Data collected over a full year of follow-up indicated that the cholesterol reductions remained stable throughout the entire observation period. The medication also impacted other biomarkers linked to heart disease, including apolipoprotein B and lipoprotein(a) concentrations. These consistent results suggest the therapy provides sustained benefits beyond simple lipid reduction for patients with risk factors.
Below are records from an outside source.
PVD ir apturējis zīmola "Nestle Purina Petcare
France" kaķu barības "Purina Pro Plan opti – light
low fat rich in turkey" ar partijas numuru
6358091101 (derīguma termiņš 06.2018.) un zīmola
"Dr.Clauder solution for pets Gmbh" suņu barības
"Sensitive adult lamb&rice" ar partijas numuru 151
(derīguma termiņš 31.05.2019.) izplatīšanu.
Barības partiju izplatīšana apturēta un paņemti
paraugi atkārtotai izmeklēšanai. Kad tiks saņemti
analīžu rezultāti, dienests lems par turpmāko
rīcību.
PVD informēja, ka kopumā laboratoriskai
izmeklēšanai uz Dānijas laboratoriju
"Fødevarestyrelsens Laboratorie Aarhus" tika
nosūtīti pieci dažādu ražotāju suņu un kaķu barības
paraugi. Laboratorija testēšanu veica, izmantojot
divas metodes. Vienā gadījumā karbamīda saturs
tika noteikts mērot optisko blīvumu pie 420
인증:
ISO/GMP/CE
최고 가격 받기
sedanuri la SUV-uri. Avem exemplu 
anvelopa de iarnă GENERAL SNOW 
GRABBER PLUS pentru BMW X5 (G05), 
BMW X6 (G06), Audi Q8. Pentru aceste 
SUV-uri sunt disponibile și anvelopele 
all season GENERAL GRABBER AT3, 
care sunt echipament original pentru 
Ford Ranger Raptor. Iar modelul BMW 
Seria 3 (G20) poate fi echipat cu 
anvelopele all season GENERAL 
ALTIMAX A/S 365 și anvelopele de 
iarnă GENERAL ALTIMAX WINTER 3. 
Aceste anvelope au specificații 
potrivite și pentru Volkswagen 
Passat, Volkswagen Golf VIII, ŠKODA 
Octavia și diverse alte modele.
A second clinical trial is currently underway to determine if these biochemical improvements translate to fewer heart attacks and strokes in real-world settings. Regulatory approval from the Food and Drug Administration remains a prerequisite before the drug can become available commercially to the public. Merck & Co. Inc. sponsored the initial research and continues to fund subsequent investigations into the compound and its long-term safety.
Wider adoption of oral PCSK9 inhibitors could shift the economic landscape of cardiovascular care and drug manufacturing across international markets. High costs and insurance barriers previously hindered access to injectable therapies, though those issues have improved recently for many patients. An oral formulation might further reduce administrative burdens on healthcare providers and improve patient compliance rates significantly. Developing nations may benefit from lower distribution costs associated with pills compared to cold-chain injectable requirements.
Analysts will monitor the upcoming outcomes trial to assess real-world efficacy regarding hard endpoints like mortality and hospitalization rates. The scientific community awaits further data on potential side effects and long-term safety profiles before widespread implementation occurs. Successful approval would mark a significant milestone in the evolution of lipid-lowering treatments since the introduction of statins decades ago. Merck shares reacted positively to the initial data release, signaling strong investor confidence in the potential market value.